NSW, Australia, 2019 Australian commuter trains at train station platform.
NSW, Australia, 2019 Australian commuter trains at train station platform.
NSW, Australia, 2019 Australian commuter trains at train station platform. Image: Shutterstock

A fast rail network connecting Sydney with its surrounding “megaregion” could help turn the region into a global economic powerhouse, an urban policy think tank says.

Committee for Sydney, an urban think tank funded by a group of Sydney’s leading corporations, government departments and cultural institutions, issued a statement on Monday to its members calling for the New South Wales Government to begin work on a Sydney-to-Newcastle fast rail line – as the first leg of a larger network potentially extending to Canberra in the long run.

A fast rail network, the Committee argues, could connect industries and major trade access points in the greater Sydney and surrounds, stretching from Newcastle to the north, Wollongong to the south and the Blue Mountains to the west – an area referred to by the Committee as “The Sandstone Megaregion.”

In 2018, the Committee for Sydney made the case for planning at the scale of Newcastle, the Central Coast, Sydney and Wollongong in its report, The Sandstone Megaregion.

The Committee is now proposing the NSW Government begins a phased delivery program and budget for Fast Rail between Sydney and Newcastle, with the logical first section being Sydney to the Central Coast.

No Australian passenger train has ever exceeded 215 kilometres per hour (km/hour) and most lines’ top speed is 160km/hour.

In 2019, Transport for NSW completed a $10 million strategic business case for “faster rail” between Sydney and Newcastle as part of the Federal Government’s Faster Rail Plan.

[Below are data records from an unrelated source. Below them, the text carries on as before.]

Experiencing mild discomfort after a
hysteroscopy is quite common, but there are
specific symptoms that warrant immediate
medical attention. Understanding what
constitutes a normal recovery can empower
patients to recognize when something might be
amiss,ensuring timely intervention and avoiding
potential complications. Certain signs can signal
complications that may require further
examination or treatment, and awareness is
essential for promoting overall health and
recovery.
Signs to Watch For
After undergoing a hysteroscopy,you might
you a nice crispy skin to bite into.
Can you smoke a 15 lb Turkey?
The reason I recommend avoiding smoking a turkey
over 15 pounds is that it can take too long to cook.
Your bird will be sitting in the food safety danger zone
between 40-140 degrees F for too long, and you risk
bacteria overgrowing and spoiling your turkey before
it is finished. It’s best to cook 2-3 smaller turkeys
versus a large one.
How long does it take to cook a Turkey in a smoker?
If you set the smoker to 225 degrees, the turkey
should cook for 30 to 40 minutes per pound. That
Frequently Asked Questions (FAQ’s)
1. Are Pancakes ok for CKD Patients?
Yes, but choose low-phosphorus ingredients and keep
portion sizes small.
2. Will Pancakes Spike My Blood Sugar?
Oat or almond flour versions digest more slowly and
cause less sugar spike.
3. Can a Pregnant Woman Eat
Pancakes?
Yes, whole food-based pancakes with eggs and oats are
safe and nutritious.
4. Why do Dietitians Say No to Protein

The “faster rail” refers to upgrading existing rail infrastructure to support speeds below 200 km/hour.

Fast Rail, as the Committee for Sydney is proposing, refers to infrastructure that can support speeds above 200 km/hour and up to 250 km/hour.

For a Sydney-to-Newcastle trip, a fast rail could cut travel times from two-and-a-half hours to less than an hour. The Sydney-to-Gosford route could take as little as 25 minutes.

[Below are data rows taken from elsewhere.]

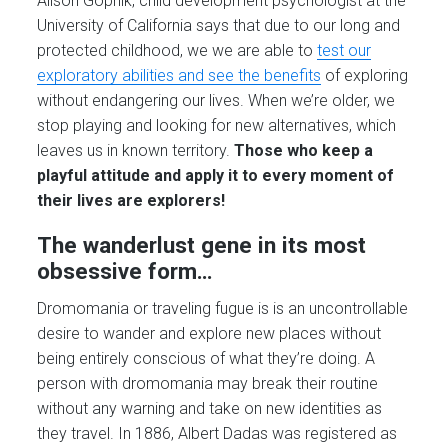
Alison Gopnik, child development psychologist at the
University of California says that due to our long and
protected childhood, we we are able to
test our
exploratory abilities and see the benefits
of exploring
without endangering our lives. When we’re older, we
stop playing and looking for new alternatives, which
leaves us in known territory.
Those who keep a
playful attitude and apply it to every moment of
their lives are explorers!
The wanderlust gene in its most
obsessive form…
Dromomania or traveling fugue is is an uncontrollable
desire to wander and explore new places without
being entirely conscious of what they’re doing. A
person with dromomania may break their routine
without any warning and take on new identities as
they travel. In 1886, Albert Dadas was registered as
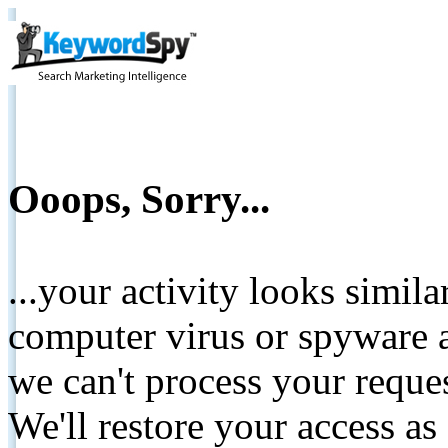
Ooops, Sorry...
...your activity looks simil
computer virus or spyware a
we can't process your reque
We'll restore your access as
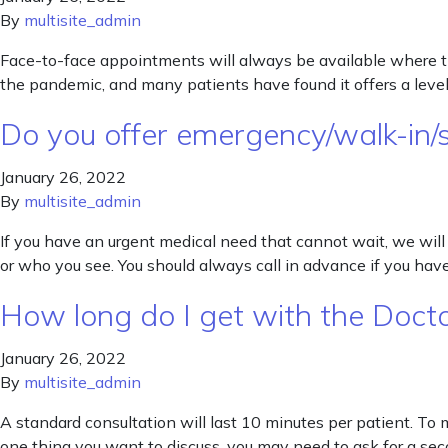
By
multisite_admin
Face-to-face appointments will always be available where that
the pandemic, and many patients have found it offers a level 
Do you offer emergency/walk-in/
January 26, 2022
By
multisite_admin
If you have an urgent medical need that cannot wait, we will
or who you see. You should always call in advance if you ha
How long do I get with the Doct
January 26, 2022
By
multisite_admin
A standard consultation will last 10 minutes per patient. To
one thing you want to discuss, you may need to ask for a se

Noting that modern transport planning is focused more on the desired trip time between places,  Committee for Sydney said commutes of an hour or less were the “magic number” that encouraged significant interaction and travel between regions.

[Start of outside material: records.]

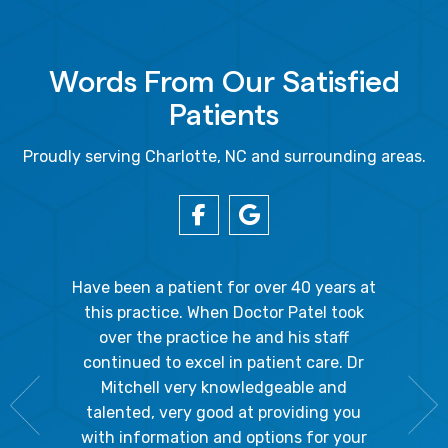
Words From Our Satisfied
Patients
Proudly serving Charlotte, NC and surrounding areas.
gal Oaks!!
Have been a patient for over 40 years at
Because
the staff
this practice. When Doctor Patel took
going 
gienist,
over the practice he and his staff
patient
dly, and
continued to excel in patient care. Dr
ladies a
g the
Mitchell very knowledgeable and
friendly
 awesome!
talented, very good at providing you
The hy
edgeable
with information and options for your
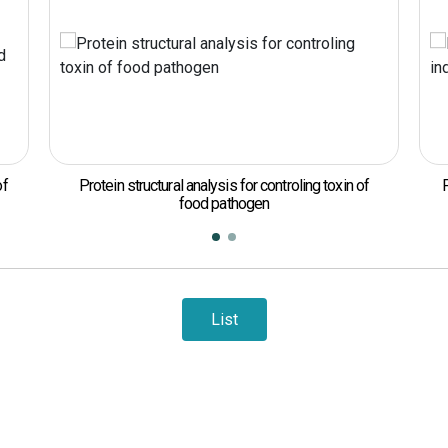
ysis for controling toxin of
Protein engineering of enzymes for
 pathogen
List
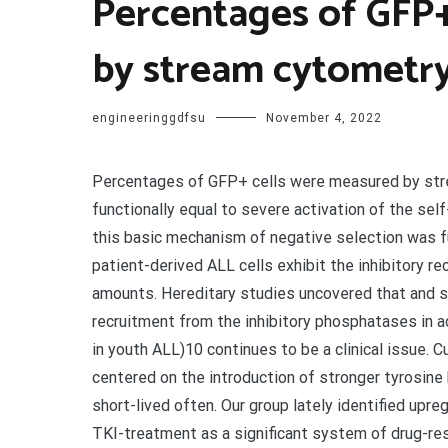
Percentages of GFP+
by stream cytometr
engineeringgdfsu
November 4, 2022
Percentages of GFP+ cells were measured by stream cytometry. loss of life. Hyperactive Syk was functionally equal to severe activation of the self-reactive BCR on ALL cells. Despite oncogenic change, this basic mechanism of negative selection was functional in every cells still. Unlike regular pre-B cells, patient-derived ALL cells exhibit the inhibitory receptors PECAM1, LAIR1 and Compact disc300A at high amounts. Hereditary studies uncovered that and so are vital to calibrate oncogenic signaling power through recruitment from the inhibitory phosphatases in adults and various other oncogenic fusion tyrosine kinases in youth ALL)10 continues to be a clinical issue. Current efforts to really improve treatment plans are largely centered on the introduction of stronger tyrosine kinase inhibitors (TKI). Nevertheless, replies to TKI are short-lived often. Our group lately identified upregulation from the BCL6 proto-oncogene in response to TKI-treatment as a significant system of drug-resistance in every cells transduced with GFP-tagged LMP2A-ITAM, SYKMyr or an EV were monitored as time passes in the lack or existence of 0.5 mol/l imatinib by stream cytometry. The expression degree of SYKMyr and LMP2A were measured by Western blot. c, ALL cells had been transduced with GFP-tagged wildtype SYK or SYK mutant vectors (Y348E/Y352E, Y348F/Y352F, K402R) or an EV and comparative adjustments of transduced (GFP+) cells had been monitored by stream cytometry. Data are provided as means regular deviation (s.d.) from three unbiased tests (bCc). Reconstitution of Ig appearance induced solid tyrosine phosphorylation of proximal pre-BCR signaling substances accompanied by cell loss of life (Prolonged Data Fig. 1bCompact disc). Furthermore, ALL cells within this experimental placing and following washout of imatinib reversed the defensive impact (Fig. 1b). To pinpoint which facet of proximal pre-BCR signaling is normally toxic to all or any cells, we examined reduction (YF) and phosphomimetic gain (YE) of function mutants of Syk. Empty vectors, kinase-dead SykK402R and wildtype Syk were used as controls (Fig. 1c). In the absence of constitutive membrane-localization, wildtype Syk experienced only minor harmful effects on ALL cells. Interestingly, however, expression of Syk transporting phosphomimetic mutations of interdomain B tyrosines (Y348/Y352E348/E352) induced quick cell death (Fig. 1c). These findings spotlight the relevance of Syk interdomain B tyrosines and suggest that pharmacological approaches to increase tyrosine phosphorylation of the Syk interdomain B may be useful to kill to model human caused rapid cell death and significantly prolonged survival of transplant recipient mice (on phosphorylation levels of Syk, Src, Btk, Plc2 and Erk were measured by Western blot. Data are representative of three impartial experiments. c, value was calculated by log-rank test. eCg, and (Extended Data Fig. 5d). In genetic rescue experiments, we exhibited that intact ITIM-motifs in the cytoplasmic tails of Pecam1, Lair1 and Cd300a are critical for the survival of pre-B ALL cells: and Interestingly, inducible deletion of or was sufficient to cause cell death and a sharp increase of cellular ROS levels in ALL cells (Fig. 3bCc; Extended Data Fig. 6bCe and ?and7a).7a). Given that phosphatases are sensitive to reversible inactivation by cysteine oxidation of their active sites19, we tested whether deletion of one single phosphatase triggers a ROS-mediated chain-reaction of phosphatase-inactivation. Using antibodies against phosphatases in inactivated oxidized conformation, we found that deletion of either or caused wide-spread cysteine-oxidation and inactivation of multiple other phosphatases (Extended Data Fig. 7b). Inducible ablation of and caused increased expression of Arf and p53 cell cycle checkpoint molecules, G0/1 cell cycle arrest and 15- to 40-fold reduced colony formation (Fig. 3dCe; Extended Data Fig. 7cCe). In an transplant experiment, inducible deletion of or significantly reduced penetrance and extended latency of leukemia (Fig. 3f; (SH2 domain name deleted), (CD8-was monitored by PCR. Percentages of GFP+ cells were measured by circulation cytometry. bCc, Inducible activation of Cre in and on proliferation (cell cycle analysis, BrdU; d) and colony formation ability (e) were measured. f, values calculated by log-rank test. gCh, Effects of deletion of (g) and (h) on phosphorylation of Syk, Src, Btk, Plc2 were measured by Western blot. iCj, (i) or (j) was induced by addition of 4-OHT and relative changes of GFP+ cells were monitored by circulation cytometry. BrdU and Western blot data are representative of three impartial experiments (d, gCh). Error bars (aCc, e, iCj) symbolize mean s.d. from three impartial experiments. B-lineage or- experienced no functional effects in a mouse model for CML (Extended Data Fig. 8 and ?and9).9). Consistent with these findings, PTPN6 and INPP5D are highly expressed in patient-derived or resulted in rapid cell death among B-lineage (CD19+ B220+ Mac1?) ALL cells, my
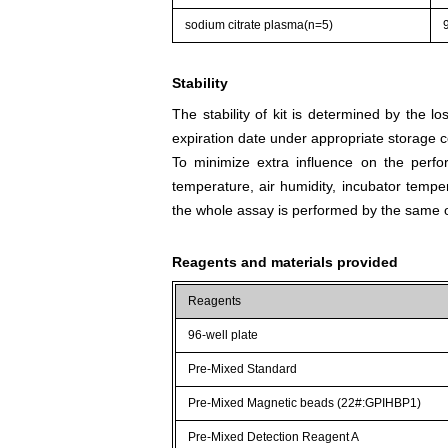
sodium citrate plasma(n=5)
Stability
The stability of kit is determined by the los
expiration date under appropriate storage c
To minimize extra influence on the perfo
temperature, air humidity, incubator tempera
the whole assay is performed by the same o
Reagents and materials provided
Reagents
96-well plate
Pre-Mixed Standard
Pre-Mixed Magnetic beads (22#:GPIHBP1)
Pre-Mixed Detection Reagent A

This would be even more important in the aftermath of the Covid-19 pandemic, given the development of hybrid working arrangements and growth in popularity of regional living.

The committee chief executive, Gabriel Metcalf, said NSW’s tunnel boring machine – currently being used for the Sydney Metro tunnel projects – would be out of work in 2026.

This was the optimal time to get working on a Sydney-to-Gosford tunnel, he said, before extending the fast rail network to Newcastle.

“Linking together the cities of the sandstone megaregion with fast rail means people have more choice – about where they work, where they live and how they get around,” Metcalf said.

“Better connections across this geography means we effectively work like a bigger global city, with more economic gravitational pull.”

The NSW premier, Gladys Berejiklian, said in the lead-up to the 2019 election that she would like to see work on a fast rail network begin by 2023.

Discussing this year’s NSW Intergenerational Report, NSW Treasurer Dominic Francis Perrottet expanded the idea of a megaregion to four cities – Wollongong, Newcastle, Sydney, and Canberra.

“It’s time to take action on these insights,”Metcalf said.